[Task description] The data below must be returned in full and exactly.
-------
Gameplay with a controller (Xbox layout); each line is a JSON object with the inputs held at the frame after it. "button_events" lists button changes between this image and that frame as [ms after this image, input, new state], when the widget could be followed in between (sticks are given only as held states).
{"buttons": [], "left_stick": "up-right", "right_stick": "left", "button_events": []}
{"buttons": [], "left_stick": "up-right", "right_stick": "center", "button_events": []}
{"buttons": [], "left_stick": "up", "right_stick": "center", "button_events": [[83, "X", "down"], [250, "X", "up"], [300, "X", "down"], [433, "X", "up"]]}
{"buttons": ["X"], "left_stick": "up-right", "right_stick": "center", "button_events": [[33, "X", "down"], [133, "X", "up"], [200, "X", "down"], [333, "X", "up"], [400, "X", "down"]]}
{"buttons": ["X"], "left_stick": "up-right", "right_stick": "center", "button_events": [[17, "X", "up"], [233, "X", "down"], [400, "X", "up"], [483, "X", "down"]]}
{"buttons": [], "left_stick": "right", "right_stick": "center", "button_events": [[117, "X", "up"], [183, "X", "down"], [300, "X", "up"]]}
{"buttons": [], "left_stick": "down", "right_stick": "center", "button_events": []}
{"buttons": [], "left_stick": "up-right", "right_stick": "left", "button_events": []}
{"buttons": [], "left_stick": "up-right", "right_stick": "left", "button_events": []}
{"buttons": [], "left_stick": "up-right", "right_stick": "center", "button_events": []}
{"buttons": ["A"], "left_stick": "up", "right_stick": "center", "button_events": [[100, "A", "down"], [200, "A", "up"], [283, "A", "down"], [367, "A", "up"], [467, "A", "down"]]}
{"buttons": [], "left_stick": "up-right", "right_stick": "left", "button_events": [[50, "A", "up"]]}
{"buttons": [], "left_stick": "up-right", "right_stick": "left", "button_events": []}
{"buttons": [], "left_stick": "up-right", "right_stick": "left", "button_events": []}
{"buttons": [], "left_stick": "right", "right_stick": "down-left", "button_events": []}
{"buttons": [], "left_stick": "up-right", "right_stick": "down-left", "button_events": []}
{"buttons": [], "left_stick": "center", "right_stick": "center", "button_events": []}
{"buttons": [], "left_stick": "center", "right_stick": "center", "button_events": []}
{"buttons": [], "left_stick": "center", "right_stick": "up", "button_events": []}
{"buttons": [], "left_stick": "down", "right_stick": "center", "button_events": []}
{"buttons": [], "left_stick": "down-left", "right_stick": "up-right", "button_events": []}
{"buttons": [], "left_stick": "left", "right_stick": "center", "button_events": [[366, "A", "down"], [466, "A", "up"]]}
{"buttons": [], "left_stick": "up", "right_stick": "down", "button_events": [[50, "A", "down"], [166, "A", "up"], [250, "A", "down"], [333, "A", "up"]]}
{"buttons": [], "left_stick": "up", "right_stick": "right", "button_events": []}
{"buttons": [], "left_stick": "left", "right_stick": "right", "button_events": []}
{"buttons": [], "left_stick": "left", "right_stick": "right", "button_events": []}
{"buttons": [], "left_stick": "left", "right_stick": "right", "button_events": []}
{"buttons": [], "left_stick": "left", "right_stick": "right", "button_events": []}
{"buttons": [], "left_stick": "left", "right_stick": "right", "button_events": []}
-------
[Solution to this task]
Gameplay with a controller (Xbox layout); each line is a JSON object with the inputs held at the frame after it. "button_events" lists button changes between this image and that frame as [ms after this image, input, new state], when the widget could be followed in between (sticks are given only as held states).
{"buttons": [], "left_stick": "up-right", "right_stick": "left", "button_events": []}
{"buttons": [], "left_stick": "up-right", "right_stick": "center", "button_events": []}
{"buttons": [], "left_stick": "up", "right_stick": "center", "button_events": [[83, "X", "down"], [250, "X", "up"], [300, "X", "down"], [433, "X", "up"]]}
{"buttons": ["X"], "left_stick": "up-right", "right_stick": "center", "button_events": [[33, "X", "down"], [133, "X", "up"], [200, "X", "down"], [333, "X", "up"], [400, "X", "down"]]}
{"buttons": ["X"], "left_stick": "up-right", "right_stick": "center", "button_events": [[17, "X", "up"], [233, "X", "down"], [400, "X", "up"], [483, "X", "down"]]}
{"buttons": [], "left_stick": "right", "right_stick": "center", "button_events": [[117, "X", "up"], [183, "X", "down"], [300, "X", "up"]]}
{"buttons": [], "left_stick": "down", "right_stick": "center", "button_events": []}
{"buttons": [], "left_stick": "up-right", "right_stick": "left", "button_events": []}
{"buttons": [], "left_stick": "up-right", "right_stick": "left", "button_events": []}
{"buttons": [], "left_stick": "up-right", "right_stick": "center", "button_events": []}
{"buttons": ["A"], "left_stick": "up", "right_stick": "center", "button_events": [[100, "A", "down"], [200, "A", "up"], [283, "A", "down"], [367, "A", "up"], [467, "A", "down"]]}
{"buttons": [], "left_stick": "up-right", "right_stick": "left", "button_events": [[50, "A", "up"]]}
{"buttons": [], "left_stick": "up-right", "right_stick": "left", "button_events": []}
{"buttons": [], "left_stick": "up-right", "right_stick": "left", "button_events": []}
{"buttons": [], "left_stick": "right", "right_stick": "down-left", "button_events": []}
{"buttons": [], "left_stick": "up-right", "right_stick": "down-left", "button_events": []}
{"buttons": [], "left_stick": "center", "right_stick": "center", "button_events": []}
{"buttons": [], "left_stick": "center", "right_stick": "center", "button_events": []}
{"buttons": [], "left_stick": "center", "right_stick": "up", "button_events": []}
{"buttons": [], "left_stick": "down", "right_stick": "center", "button_events": []}
{"buttons": [], "left_stick": "down-left", "right_stick": "up-right", "button_events": []}
{"buttons": [], "left_stick": "left", "right_stick": "center", "button_events": [[366, "A", "down"], [466, "A", "up"]]}
{"buttons": [], "left_stick": "up", "right_stick": "down", "button_events": [[50, "A", "down"], [166, "A", "up"], [250, "A", "down"], [333, "A", "up"]]}
{"buttons": [], "left_stick": "up", "right_stick": "right", "button_events": []}
{"buttons": [], "left_stick": "left", "right_stick": "right", "button_events": []}
{"buttons": [], "left_stick": "left", "right_stick": "right", "button_events": []}
{"buttons": [], "left_stick": "left", "right_stick": "right", "button_events": []}
{"buttons": [], "left_stick": "left", "right_stick": "right", "button_events": []}
{"buttons": [], "left_stick": "left", "right_stick": "right", "button_events": []}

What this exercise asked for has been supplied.